ECLI:NL:RBDHA:2025:16156

Rechtbank Den Haag

Datum uitspraak
23 juli 2025
Publicatiedatum
29 augustus 2025
Zaaknummer
C/09/686374 / FA RK 25-4197 T1
Instantie
Rechtbank Den Haag
Type
Uitspraak
Procedures
  • Beschikking
Rechters
Vindplaatsen
  • Rechtspraak.nl
AI samenvatting door LexboostAutomatisch gegenereerd

Hoofdverblijfplaats, zorgregeling en kinderalimentatie in een co-ouderschapssituatie met doorverwijzing naar ouderschapsbemiddeling

In deze zaak heeft de Rechtbank Den Haag op 23 juli 2025 een beschikking gegeven in een geschil tussen de vader en de moeder van een minderjarig kind, geboren in 2023. De vader heeft verzocht om de hoofdverblijfplaats van het kind bij hem vast te stellen, terwijl de moeder verweer heeft gevoerd en ook zelfstandig verzocht om kinderalimentatie. De rechtbank heeft vastgesteld dat de ouders gezamenlijk het gezag uitoefenen en dat de vader de Nederlandse nationaliteit heeft, terwijl de moeder de Letse nationaliteit heeft. De rechtbank heeft de hoofdverblijfplaats van het kind voorlopig bij de vader vastgesteld, met als doel de stabiliteit voor het kind te waarborgen. Tevens is er een voorlopige zorgregeling vastgesteld, waarbij het kind om de week bij de vader en de moeder verblijft. De rechtbank heeft partijen doorverwezen naar ouderschapsbemiddeling om de communicatie tussen hen te verbeteren en om een duurzame zorgregeling te realiseren. De verzoeken van de moeder om kinderalimentatie zijn aangehouden, zodat de vader de gelegenheid krijgt om verweer te voeren. De rechtbank heeft ook bepaald dat de vader het kindgebonden budget met de moeder moet delen, gezien de zorgverdeling. De definitieve beslissing over de hoofdverblijfplaats en de zorgregeling zal worden aangehouden tot na het traject van ouderschapsbemiddeling.

※

● KORTE OPDRACHT 1:
Beantwoord deze vragen over de uitspraak:
(a) Op welke datum is de uitspraak gepubliceerd?
(b) Welke nationaliteit heeft de moeder?
(c) Naar welk traject heeft de rechtbank de ouders doorverwezen?
● KORTE OPDRACHT 2:
Noem alle kopjes in het gegevensblok bovenaan de uitspraak, van "Datum uitspraak" tot en met "Vindplaatsen".

● GEGEVEN REGELS:
※

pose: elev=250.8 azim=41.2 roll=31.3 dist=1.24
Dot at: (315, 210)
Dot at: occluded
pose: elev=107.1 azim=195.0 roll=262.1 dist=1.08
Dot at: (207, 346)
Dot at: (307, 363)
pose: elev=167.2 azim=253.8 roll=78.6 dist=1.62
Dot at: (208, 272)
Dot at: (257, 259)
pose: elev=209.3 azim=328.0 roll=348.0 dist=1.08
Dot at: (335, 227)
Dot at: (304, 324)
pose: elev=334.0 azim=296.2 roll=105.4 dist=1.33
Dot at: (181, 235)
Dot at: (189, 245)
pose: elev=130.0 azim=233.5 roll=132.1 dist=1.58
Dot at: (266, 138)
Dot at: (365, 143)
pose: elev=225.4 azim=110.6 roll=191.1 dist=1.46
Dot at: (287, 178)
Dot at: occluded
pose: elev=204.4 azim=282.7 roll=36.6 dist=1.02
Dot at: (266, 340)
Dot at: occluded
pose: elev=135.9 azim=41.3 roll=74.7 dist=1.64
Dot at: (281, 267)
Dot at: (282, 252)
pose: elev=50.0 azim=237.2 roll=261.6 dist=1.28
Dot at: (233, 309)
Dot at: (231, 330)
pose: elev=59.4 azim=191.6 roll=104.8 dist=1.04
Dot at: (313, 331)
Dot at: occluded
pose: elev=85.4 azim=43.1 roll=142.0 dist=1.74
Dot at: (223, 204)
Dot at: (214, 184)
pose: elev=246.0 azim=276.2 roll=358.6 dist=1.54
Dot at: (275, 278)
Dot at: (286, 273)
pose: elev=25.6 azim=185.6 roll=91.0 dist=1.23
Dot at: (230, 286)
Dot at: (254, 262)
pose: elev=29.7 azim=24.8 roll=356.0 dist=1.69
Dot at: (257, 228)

※

● VOLLEDIG ANTWOORD 1:
(a) 29 augustus 2025
(b) De Letse nationaliteit
(c) Ouderschapsbemiddeling

● VOLLEDIG ANTWOORD 2:
- Datum uitspraak
- Publicatiedatum
- Zaaknummer
- Instantie
- Type
- Procedures
- Rechters
- Vindplaatsen